Perlahan kubuka surat itu dan aku mulai membacanya di dalam hati “Akbar, Disa tahu kalau disa salah karena sudah berbohong, namun apadaya Disa tidak bisa melihat kesedihan di wajah Akbar. Tak sanggup Disa melihat semua itu, maafkan disa jika keputusan ini membuat Akbar terluka, Disa hanya ingin seperti Anggrek di hutan, meskipun akan segera hilang dari muka bumi ini namun ia tidak pernah berhenti menaburkan keindahan untuk dunia ini”. Aku menangis tanpa hentinya, entah berapa lama aku menangis tanpa kusadari haji Nasruddin pun sudah tidak ada lagi didepanku. Perasaanku hancur berkeping-keping, aku telah kehilangan dua orang yang sangat aku cintai. Harapanku hilang sudah, ingin rasanya aku pergi dari dunia ini menyusul Ibu dan juga Disa.
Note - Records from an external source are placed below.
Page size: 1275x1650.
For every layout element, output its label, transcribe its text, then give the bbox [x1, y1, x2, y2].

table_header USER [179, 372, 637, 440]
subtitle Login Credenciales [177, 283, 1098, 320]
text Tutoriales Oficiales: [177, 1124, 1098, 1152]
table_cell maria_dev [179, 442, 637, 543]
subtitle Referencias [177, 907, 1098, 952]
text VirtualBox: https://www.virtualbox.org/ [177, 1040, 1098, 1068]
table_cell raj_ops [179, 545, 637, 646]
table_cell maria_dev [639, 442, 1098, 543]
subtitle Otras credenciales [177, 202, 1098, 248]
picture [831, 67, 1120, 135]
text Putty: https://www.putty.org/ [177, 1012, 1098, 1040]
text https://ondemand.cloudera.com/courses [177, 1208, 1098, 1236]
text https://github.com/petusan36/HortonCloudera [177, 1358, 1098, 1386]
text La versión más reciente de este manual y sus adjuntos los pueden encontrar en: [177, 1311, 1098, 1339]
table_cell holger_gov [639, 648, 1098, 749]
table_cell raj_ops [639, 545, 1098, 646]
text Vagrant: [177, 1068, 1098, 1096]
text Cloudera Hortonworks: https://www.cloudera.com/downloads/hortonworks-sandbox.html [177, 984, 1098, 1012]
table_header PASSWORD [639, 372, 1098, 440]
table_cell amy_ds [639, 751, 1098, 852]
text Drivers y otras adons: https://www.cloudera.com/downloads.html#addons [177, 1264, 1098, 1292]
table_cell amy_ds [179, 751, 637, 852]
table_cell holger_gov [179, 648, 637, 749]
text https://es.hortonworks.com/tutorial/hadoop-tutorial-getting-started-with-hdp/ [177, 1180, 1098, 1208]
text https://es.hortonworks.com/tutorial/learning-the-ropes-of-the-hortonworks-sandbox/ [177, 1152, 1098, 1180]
Akhirnya kuputuskan untuk pergi meninggalkan desaku ini, aku ingin hidup di bukit Giyanti. Aku berangkat menuju bukit Giyanti akan ku mulai hidup baru dimana aku akan tinggal disana selamanya. Akan penuhi bukit itu dengan tanaman anggrek agar dunia ini menjadi indah seperti harapan Disa. Dua tahun lebih aku sudah hidup di bukit Giyanti dan sekarang bukit itu sudah di penuhi oleh tanaman anggrek, dan sekarang orang-orang lebih mengenal bukit Giyanti dengan sebutan bukit anggrek. Setiap hari banyak orang yang datang ingin melihat keindahan anggrek di taman anggrek terbesar yang pernah ada. Aku menghabiskan sisa hidupku di bukit anggrek dengan kenangan ibuku dan juga Kenangan Disa yang selalu melekat di hatiku. Aku berjanji akan hidup seperti bunga anggrek.